If I were use cufflinks in de novo mode to find transcripts or genes in my data that did not align to known transcripts from UCSC or Ensembl, I wouldn't know what to do downstream of this. How would one go about confirming that these are indeed novel? What sort of validation steps would one take (computational or non-computational), what in-depth information can I go looking for, what databases would have useful information for me? Thanks!
How decide if a transcript predicted by Cufflinks is 'novel'
A 'novel' transcript could simply be defined as one that has not been observed before. If the transcript structure you observe is not currently represented in RefSeq, Ensembl, or UCSC there is a good chance that it might be novel. You can view transcripts from each of these sources in IGV or the UCSC browser, etc.
If the putatitive novel transcript is an alternative isoform of a known gene, examine the structure of your novel transcript. Is there is a particular feature of the transcript that is distinctive (e.g. a novel exon, exon skipping event, intron retention). You can examine the complete corpus of mrnas and ESTs from GenBank for your species. You can view these in the UCSC browser, or download them in fasta format here: est.fa.gz and mrna.fa.gz (again using human as an example). If your putative novel transcript is not in a known gene region at all does it share any similarity to known transcripts?
Validation of novel transcripts
This will commonly involve some combination of RT-PCR, qPCR, cloning and Sanger sequencing. Does the predicted transcript sequence contain an ORF. Try feeding it into ORF finder for example. If not, does it have features of any known types of RNA gene? You could try folding it. Many RNA-folding tools exist already.
Functional validation will depend on what you find above...
Firstly, see my comment above regarding my personal opinion of how useful this would be for your situation. But, should you disagree (and when you do so and get a Nature paper because of it, rest assured that I will eat a sufficient amount of crow):
For a non-automated step, I would blast any hits to see if someone picked up something similar (some projects have found a HUGE number of random transcripts). Having said that, even if it's been seen before, that doesn't mean anyone has followed up on it. So, even if something isn't novel (strictly speaking) that doesn't mean it's not interesting for follow-up.

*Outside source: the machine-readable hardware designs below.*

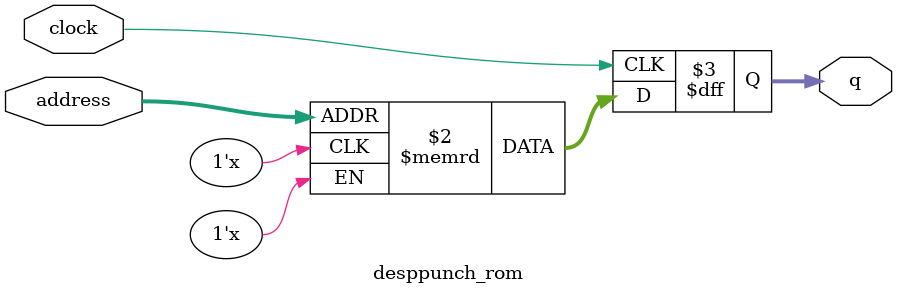
<source format=sv>
module desppunch_rom (
	input logic clock,
	input logic [11:0] address,
	output logic [3:0] q
);

logic [3:0] memory [0:4095] /* synthesis ram_init_file = "./desppunch/desppunch.mif" */;

always_ff @ (posedge clock) begin
	q <= memory[address];
end

endmodule

</source>
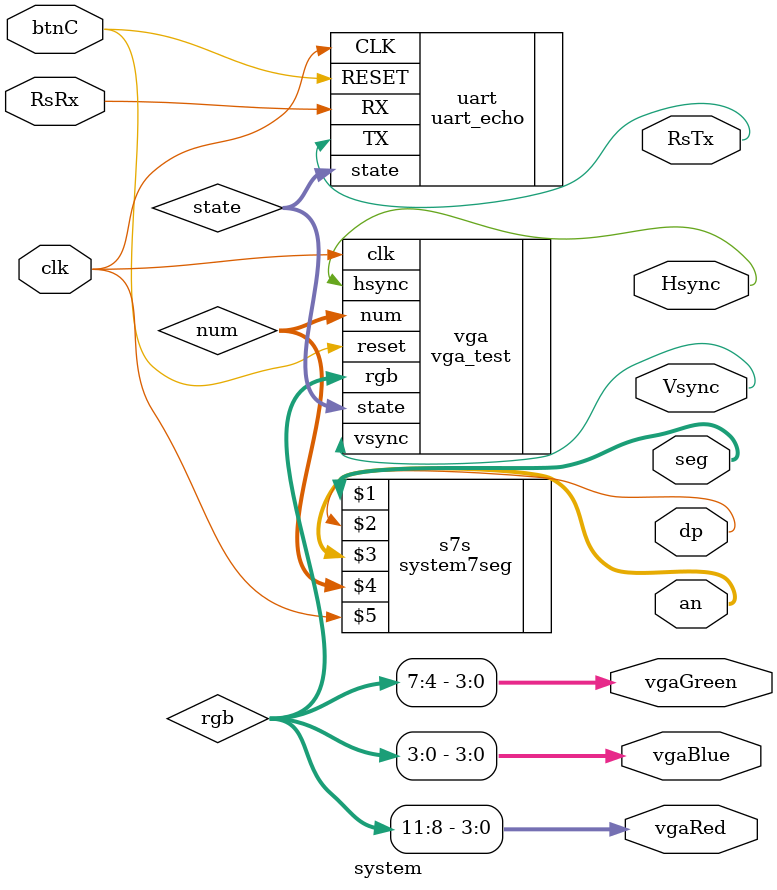
<source format=v>
`timescale 1ns / 1ps


module system(
    input wire clk,btnC,RsRx,
    output wire Hsync,Vsync,RsTx,
    output wire [3:0] vgaRed,vgaBlue,vgaGreen,
    output wire [6:0] seg,
    output wire dp,
    output wire [3:0] an
    );
    wire [11:0] rgb;
    wire [2:0] state;
    assign {vgaRed,vgaGreen,vgaBlue} = rgb ;
    wire [15:0] num;
    vga_test vga(.clk(clk),.reset(btnC),.hsync(Hsync),.vsync(Vsync),.rgb(rgb),.state(state),.num(num));
    uart_echo uart(.CLK(clk),.RESET(btnC),.RX(RsRx),.TX(RsTx),.state(state));
    system7seg s7s(seg,dp,an,num,clk);
endmodule

</source>
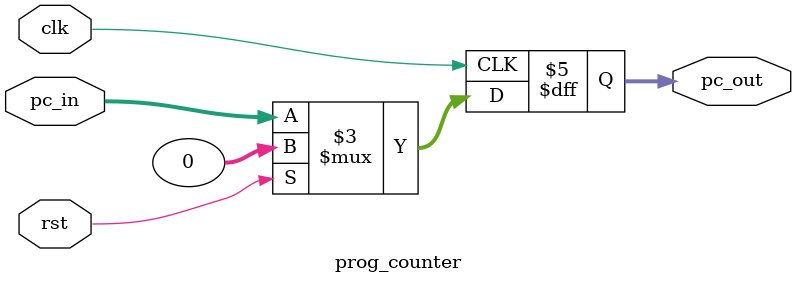
<source format=v>
module prog_counter(
input wire clk,
input wire rst,
input wire [31:0] pc_in,
output reg [31:0] pc_out
    );
// this program counter will just pass the input pc addr back to output
// while the actual incrementation is done in the Fetch module itself this PC serves as a 
// means of handling branching of instructions by providing them as input which can be controlled 
// by using a mux and the 'branch' control signal  
 always@(posedge clk)begin
    if(rst) begin
      pc_out<=32'b0;
    end
    else begin
     pc_out<=pc_in;
    end
 end
endmodule

</source>
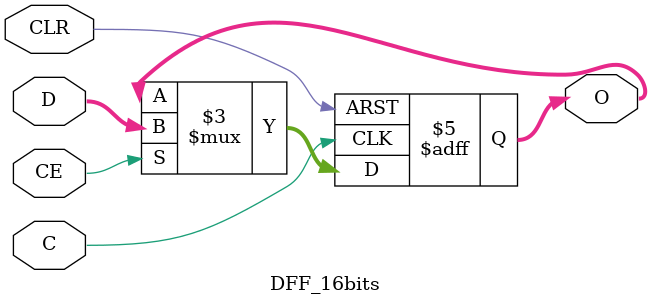
<source format=v>
`timescale 1ns / 1ps
module DFF_16bits
#(parameter N=16)(
input [N-1:0] D,
input C, CE, CLR,
output reg [N-1:0] O);

always @(posedge C or posedge CLR) begin
	if (CLR) 
	    O <= {N{1'b0}};
	else if (CE)
	    O <= D;
	else
	    O <= O;
end

endmodule

</source>
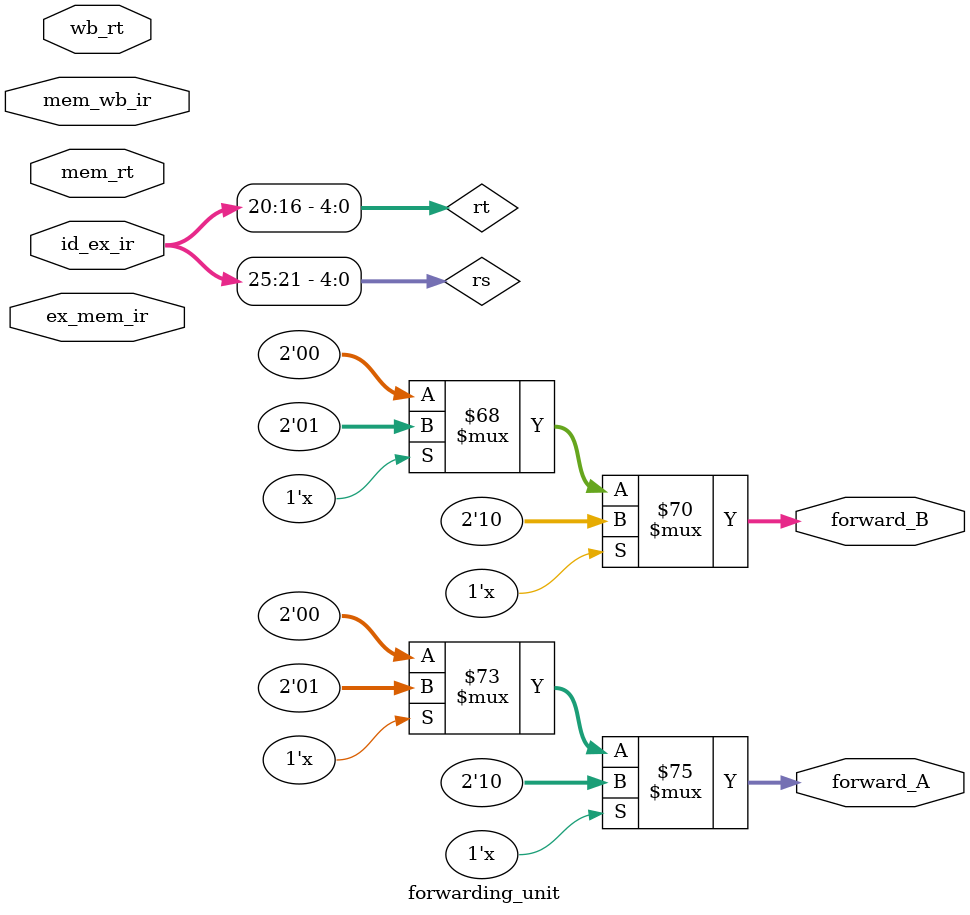
<source format=v>
`timescale 1ns / 1ps

`define ALU 6'b000000
`define SW 6'b101011
`define LW 6'b100011

module forwarding_unit(
    input [31:0] id_ex_ir,
    input [31:0] ex_mem_ir,
    input [31:0] mem_wb_ir,
    input [31:0] mem_rt,
    input [31:0] wb_rt,
    output reg [1:0] forward_A,
    output reg [1:0] forward_B
    );
    
    reg mem_reg_write, wb_reg_write;
    reg [4:0] rs, rt, mem_rd, wb_rd;

    always @(*) begin
        forward_A <= 2'b00;
        forward_B <= 2'b00;
        // ¶ÔÓÚÅÔÂ·¼¼ÊõµÄÑ¡ÔñÅÐ¶Ï£¬¶ÔÓÚmovez£¬µ±rt = 0Ê±£¬²»½øÐÐÅÔÂ·¼¼Êõ£¬ÐèÒªÌØÊâÌÖÂÛ
        mem_reg_write <= (ex_mem_ir[31:26] == `LW) ||
                         ((ex_mem_ir[31:26] == `ALU) && 
                            ((ex_mem_ir[10:0] == 11'b00000_001010 && mem_rt != 32'h0) || (ex_mem_ir[10:0] != 11'b00000_001010)));
        wb_reg_write <= (mem_wb_ir[31:26] == `LW) ||
                        ((mem_wb_ir[31:26] == `ALU) && ((mem_wb_ir[10:0] == 11'b00000_001010 && wb_rt != 32'h0) || (mem_wb_ir[10:0] != 11'b00000_001010)));

        // Èç¹û²»ÊÇALUÖ¸Áî»òÔÚ´Ë¹ý³ÌÖÐ²»´æÔÚÊý¾Ý³åÍ»£¬ÔòÅÔÂ·Ñ¡ÔñÐÅºÅÎª0
        if ((id_ex_ir[31:26] != `ALU) || (mem_reg_write == 1'b0) || (wb_reg_write == 1'b0)) begin
            forward_A <= 2'b00;
            forward_B <= 2'b00;
        end

        // ·ÖÎöÖ¸Áî
        rs <= id_ex_ir[25:21];
        rt <= id_ex_ir[20:16];

        // ÅÐ¶Ïmem¶ÎÒªÐ´µÄ¼Ä´æÆ÷£¬²¢ÇÒ½«ËüÌáÈ¡³öÀ´
        if (ex_mem_ir[31:26] == `ALU) begin
            mem_rd <= ex_mem_ir[15:11];
        end else if (ex_mem_ir[31:26] == `LW) begin
            mem_rd <= ex_mem_ir[20:16];
        end
        
        // ÅÐ¶Ïwb¶ÎÒªÐ´µÄ¼Ä´æÆ÷£¬²¢ÇÒ½«ËüÌáÈ¡³öÀ´
        if (mem_wb_ir[31:26] == `ALU) begin
            wb_rd <= mem_wb_ir[15:11];
        end else if (mem_wb_ir[31:26] == `LW) begin
            wb_rd <= mem_wb_ir[20:16];
        end
        
        // ÅÐ¶ÏÓëmem¶ÎÊÇ·ñÓÐ³åÍ»
        if (mem_reg_write && (mem_rd != 5'h0) && (mem_rd == rs)) begin
            forward_A <= 2'b01;
        end
        if (mem_reg_write && (mem_rd != 5'h0) && (mem_rd == rt)) begin
            forward_B <= 2'b01;
        end

        // ÅÐ¶ÏÓëwb¶ÎÊÇ·ñÓÐ³åÍ»
        if (wb_reg_write && (wb_rd != 5'h0) && (wb_rd == rs) && !(mem_reg_write && (mem_rd != 5'h0) && (mem_rd == rs))) begin
            forward_A <= 2'b10;
        end
        if (wb_reg_write && (wb_rd != 5'h0) && (wb_rd == rt) && !(mem_reg_write && (mem_rd != 5'h0) && (mem_rd == rt))) begin
            forward_B <= 2'b10;
        end

    end


endmodule

</source>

Look to see how conserved this region is in related species. If a region is unconserved, the odds are good that it's just noise (i.e., it may be transcribed, but it probably does nothing). I would strongly encourage you to place a good bit of emphasis on this in ranking candidates for follow-up. If a region is conserved, people will MUCH more readily believe that what you found is meaningful.
Does the transcript look like it might encode a protein (look for an open reading frame, etc.)? If so, does it have homology to anything?
Does any of the ENCODE data suggest that this might be a gene (PolII binding, histone modifications, etc.)? If the ENCODE data suggests that there might be transcription there but the region isn't conserved, I would follow my recommendations above for non-conserved regions.
Those are some initial non-wet bench things to do to get you started. Among the wet-bench follow-ups:
Northern blot/qPCR/whatever to look at tissue distribution (in your case, I guess also to look in non-xenograft samples).
RACE or some other method to try to asses the full length of the transcript.
Generate an antibody against it to see if it actually makes a protein (there are other ways of doing this, of course).
There are a number of other things one could do, mostly dependent upon whether the transcript is coding or not.